WORK ORDER
Every entry is to be restated exactly; pictures are not part of the copy.

RECORDS SHOWN

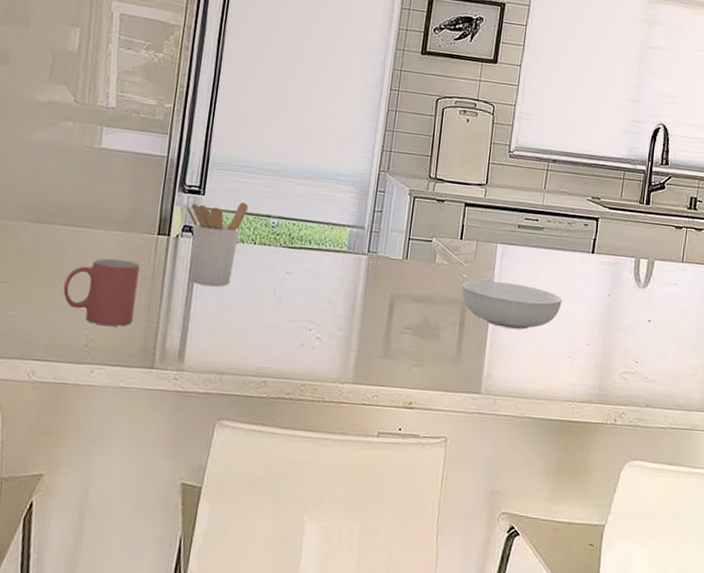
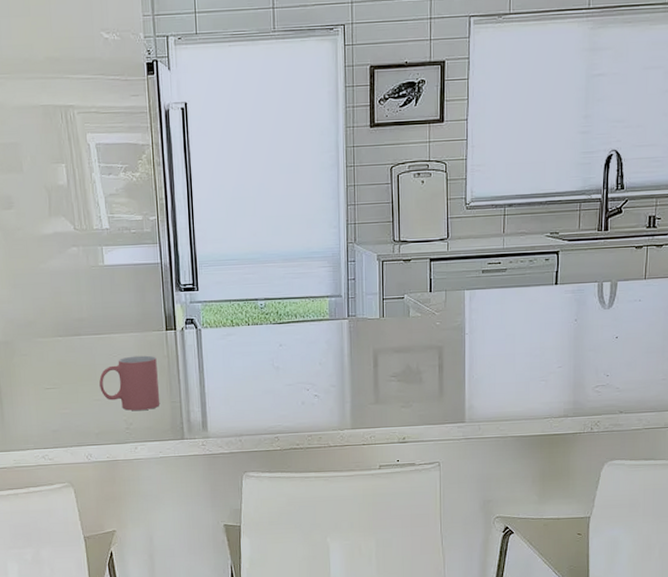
utensil holder: present [186,201,248,287] -> none [185,291,237,367]
serving bowl: present [461,280,562,330] -> none [436,323,531,363]

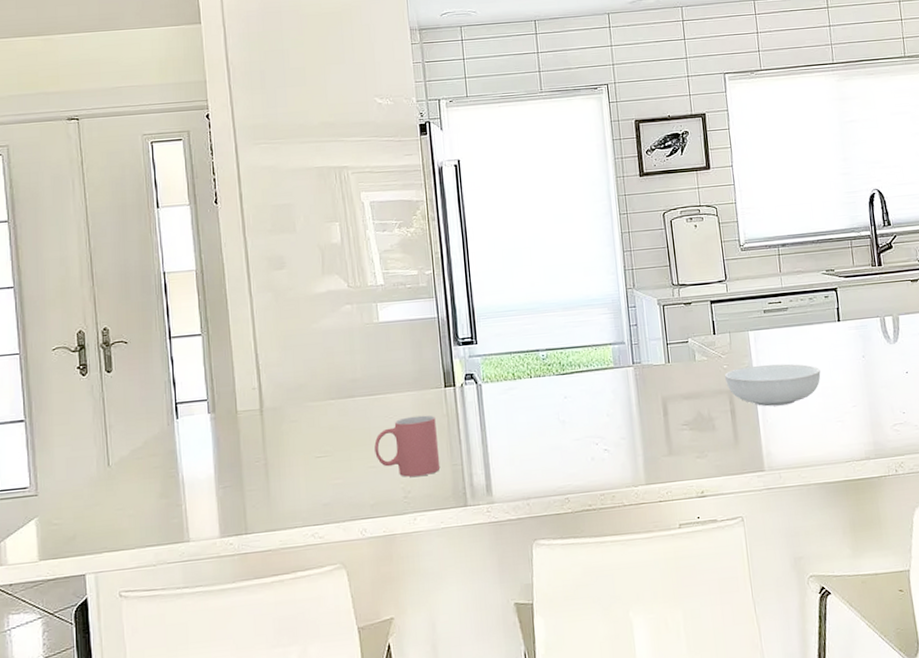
serving bowl: none [436,323,531,363] -> present [724,363,821,407]

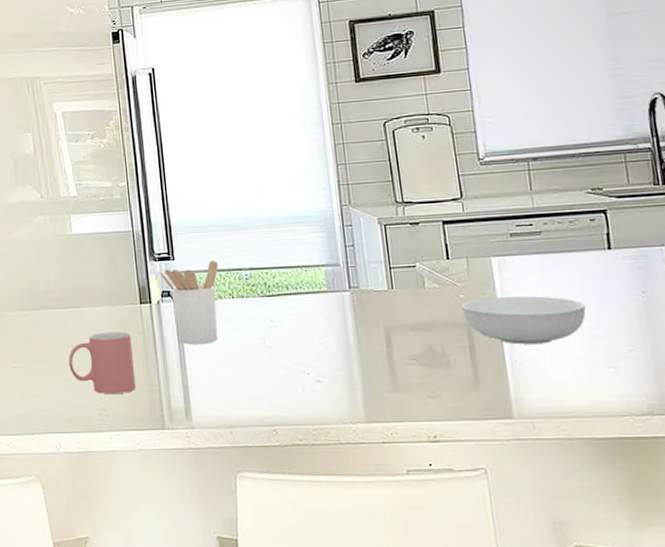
utensil holder: none [464,342,518,425] -> present [160,260,218,345]

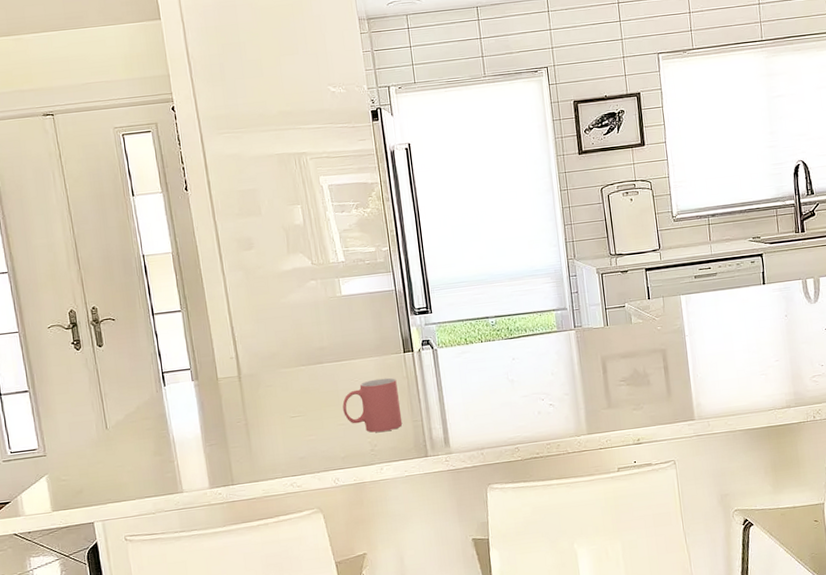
utensil holder: present [160,260,218,345] -> none [420,311,470,385]
serving bowl: present [460,296,586,345] -> none [658,324,747,363]

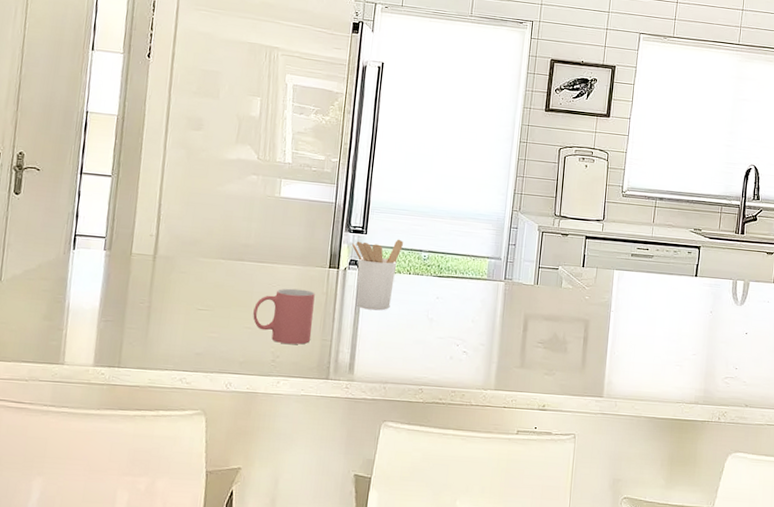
utensil holder: none [420,311,470,385] -> present [352,239,403,311]

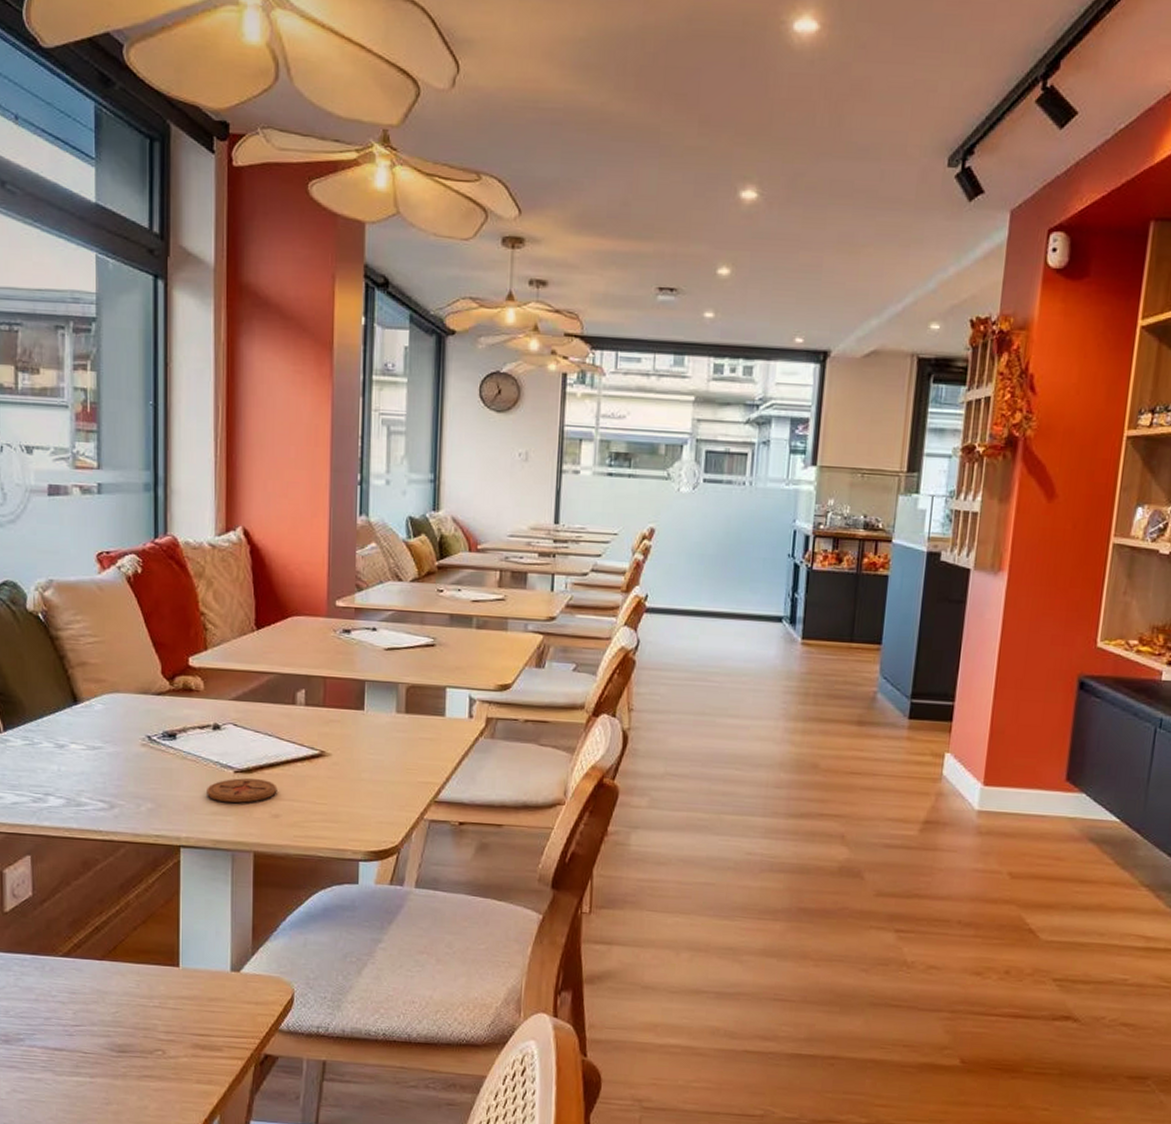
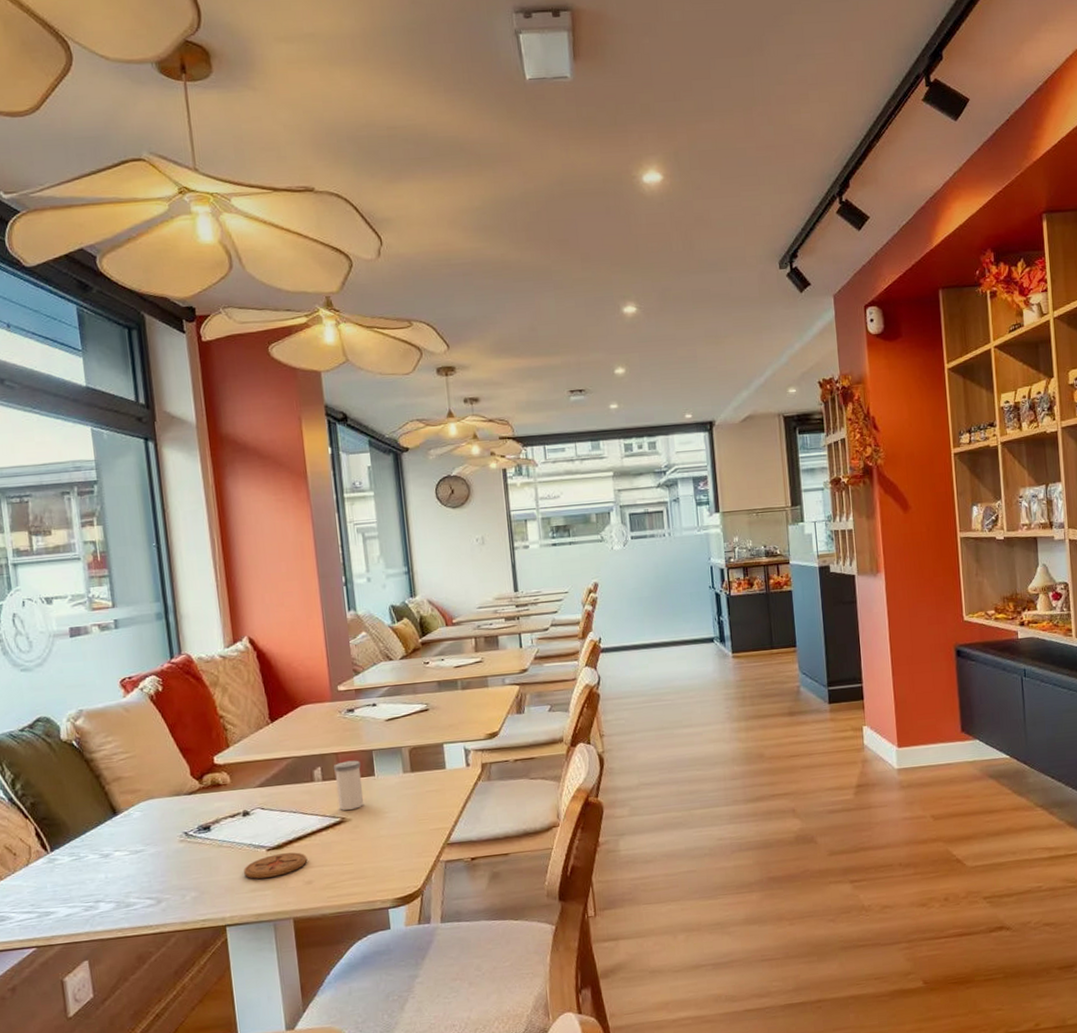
salt shaker: none [318,688,351,744] -> present [333,760,365,810]

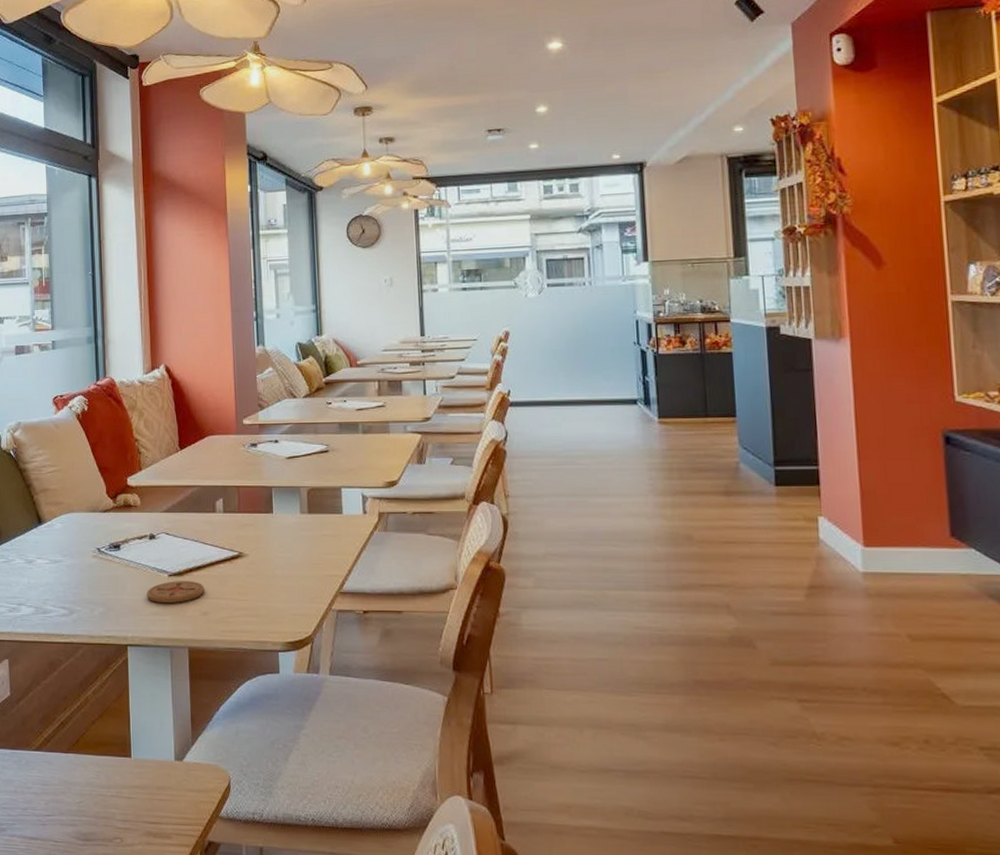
salt shaker: present [333,760,365,810] -> none [234,495,262,545]

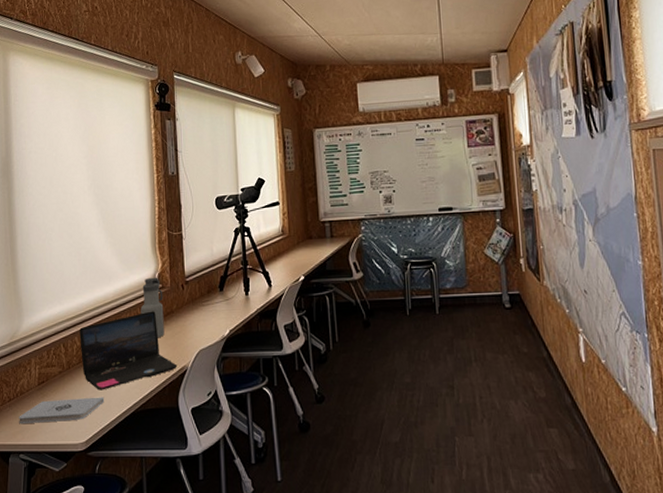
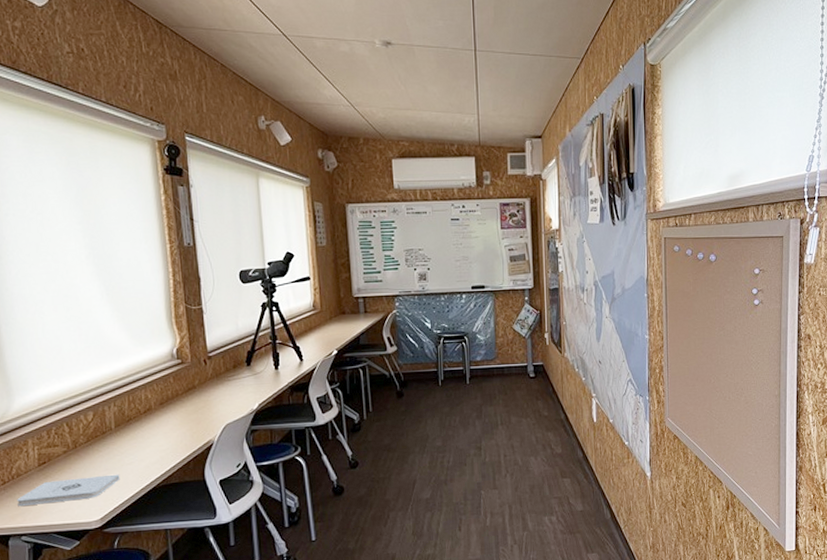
laptop: present [79,311,177,390] -> none [85,387,202,468]
water bottle: present [140,277,164,338] -> none [157,352,186,414]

PROBLEM SOLUTION
utensil holder: present [186,201,248,287] -> none [185,291,237,367]
serving bowl: present [461,280,562,330] -> none [436,323,531,363]

serving bowl: none [436,323,531,363] -> present [724,363,821,407]

utensil holder: none [464,342,518,425] -> present [160,260,218,345]

utensil holder: present [160,260,218,345] -> none [420,311,470,385]
serving bowl: present [460,296,586,345] -> none [658,324,747,363]

utensil holder: none [420,311,470,385] -> present [352,239,403,311]

salt shaker: none [318,688,351,744] -> present [333,760,365,810]

salt shaker: present [333,760,365,810] -> none [234,495,262,545]

laptop: present [79,311,177,390] -> none [85,387,202,468]
water bottle: present [140,277,164,338] -> none [157,352,186,414]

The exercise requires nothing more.